Unincorporated community in Pennsylvania, US

Long Pond is an unincorporated community in Monroe County in the Pocono Mountains region of Pennsylvania, a part of the Appalachian Mountains. Long Pond is located within the Tunkhannock Creek Watershed. Its ZIP code is 18334.

==Geography==
Long Pond is named after the wetland topography formed by Tunkhannock Creek. Within the Long Pond community are public access lands, containing many species of plants and animals. Long Pond has been called "the most unique inland freshwater wetland in the state".

The climate of Long Pond is variable, and ecosystems vary considerably. Ecosystems range from glacial till barrens habitat, known for frost pockets and unique species and associated insects. Mixed hardwood deciduous forests and vast peat bog swamps. Frost pockets can occur in this region in typically frost free months of June, July, and August.

==Demographics==
Long Pond is a sparsely populated, rural area. It has a population of about 7,000 people, and the demographics are approximately: 54.6% Caucasian/White, 26.4% African American,5% Asian, and 13% Hispanic. At $180,000 the average home value here is a bit higher than average. The median age is 39. The median age for men is 38 while for women the median age is 40.

HOW TO COMPLETE THIS TASK: Reproduce, word for word, the stretch of the Long Pond text above from "Long Pond is an" through "code is 18334.".

SUPPLIED MATERIAL:
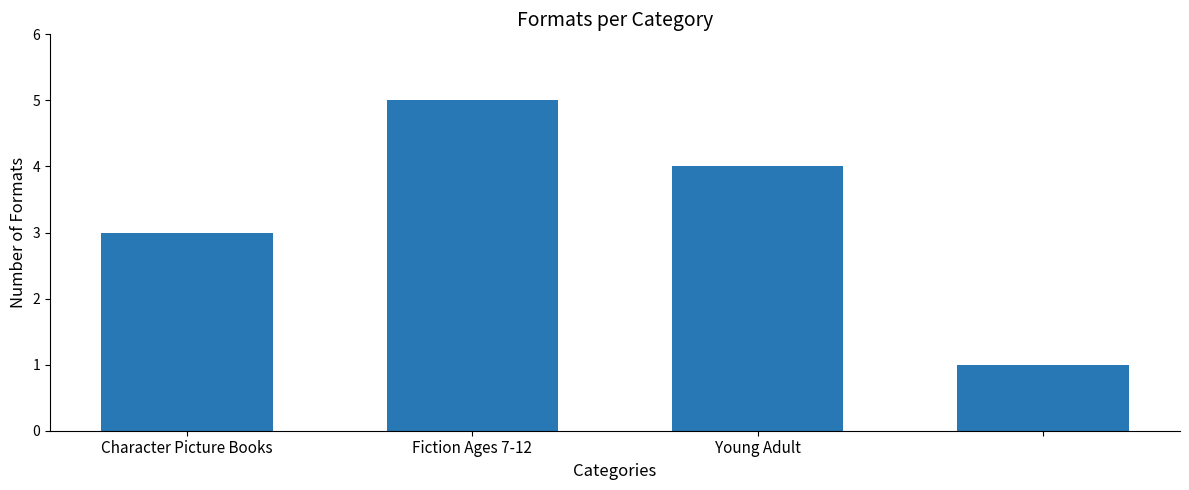

How many series are shown in this chart?

1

RESPONSE TO THE TASK:
Long Pond is an unincorporated community in Monroe County in the Pocono Mountains region of Pennsylvania, a part of the Appalachian Mountains. Long Pond is located within the Tunkhannock Creek Watershed. Its ZIP code is 18334.